Cleveland's stars are even colder. Jose Ramirez is sitting on a .496 OPS through 10 games, and Steven Kwan is at .580. That helps explain why the Guardians have scored 4 runs or fewer in 8 of 11 games.
The first meeting already showed the right shape
These teams already played in Cleveland on April 6, and the result was 4-2. That matters less as a predictive shortcut than as a confirmation of style. Kansas City stayed in its road scoring range, Cleveland stayed in its season scoring range, and the game never threatened this number.
Early divisional games do not automatically turn into shootouts. When the first matchup lands on 6 total runs and both offenses bring the same cold bats back the next day, there is no need to force an over case.
The one real counter
The lineup board still lists both starting pitchers as TBD, so there is some late volatility here. That is the cleanest objection to an under at this number.

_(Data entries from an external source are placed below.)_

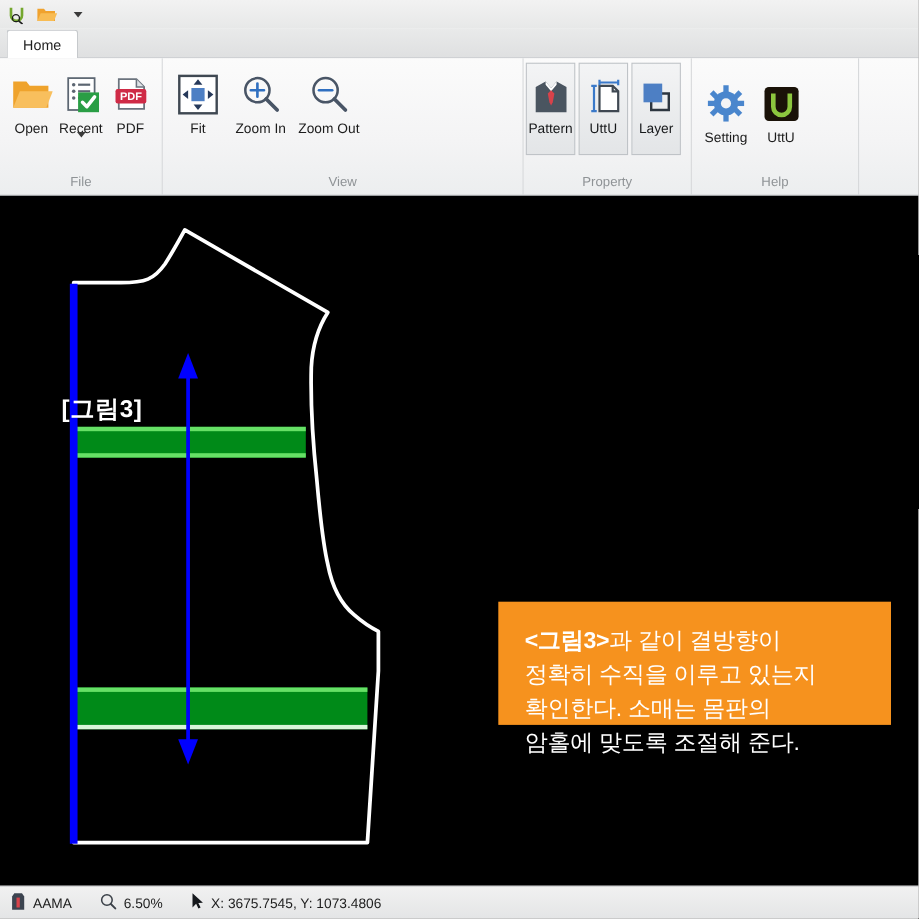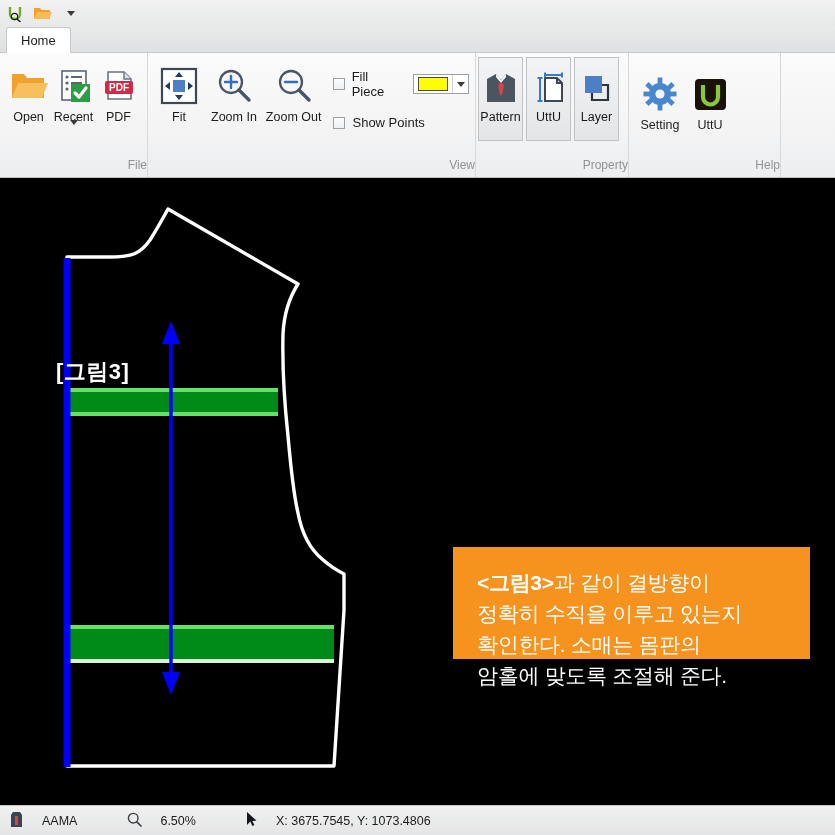"Fill Piece" div.checkcol { html: <div> <div> <span></span> <span>Fill Piece</span> <span> <span></span> <span></span> <span> <span></span> </span> </span> </div> <div> <span></span> <span>Show Points</span> </div> </div> -> none }
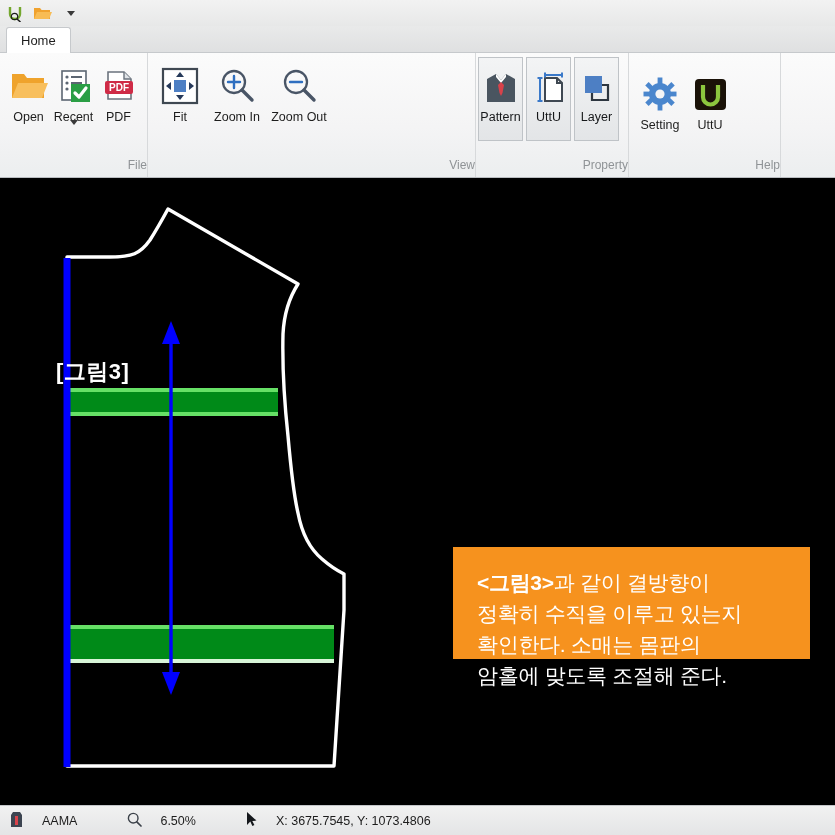"File" .rgroup-label { text-align: right -> center }
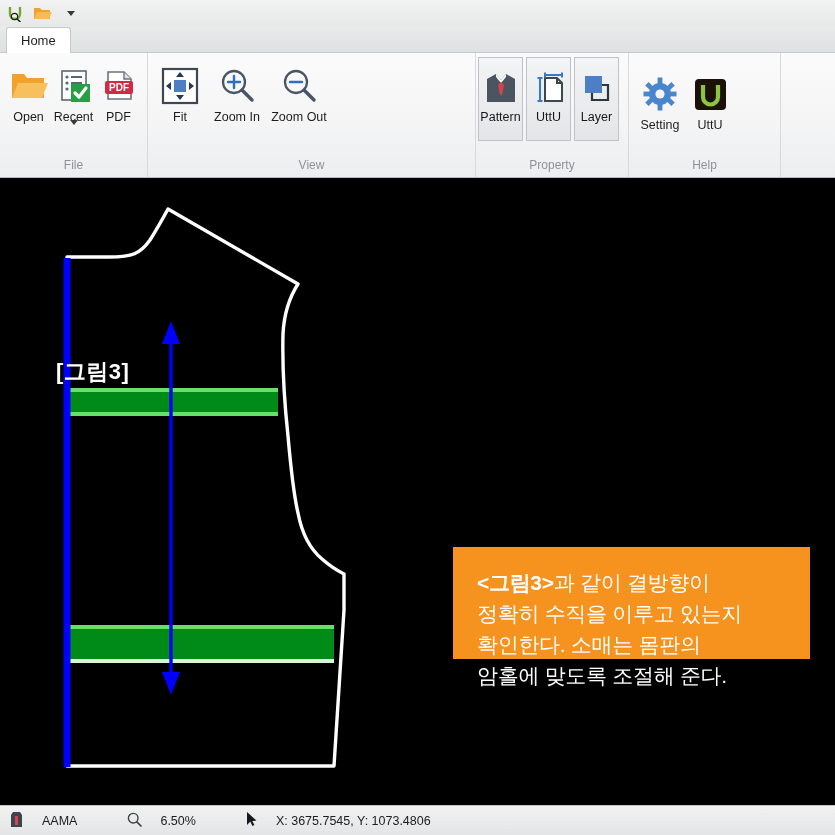"AAMA" .status { gap: 18px -> 6px }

Still, the handicap does not need a guessed pitching edge to work. Both projected lineups are expected, yesterday's meeting still stayed on 6, and the offensive form on both sides points lower before a first pitch is even thrown.
Decision
This total is asking for one offense to break character or for both teams to be sharper than they have been all week. Cleveland home games are averaging 5.75 total runs. Kansas City road games are averaging 6.25. Cleveland overall sits at 7 unders in 11 games.
That is the profile to trust. Under 7 fits the park, the recent form, the road split, and the current state of the key bats better than any case for a game suddenly jumping into the 8 to 10 range.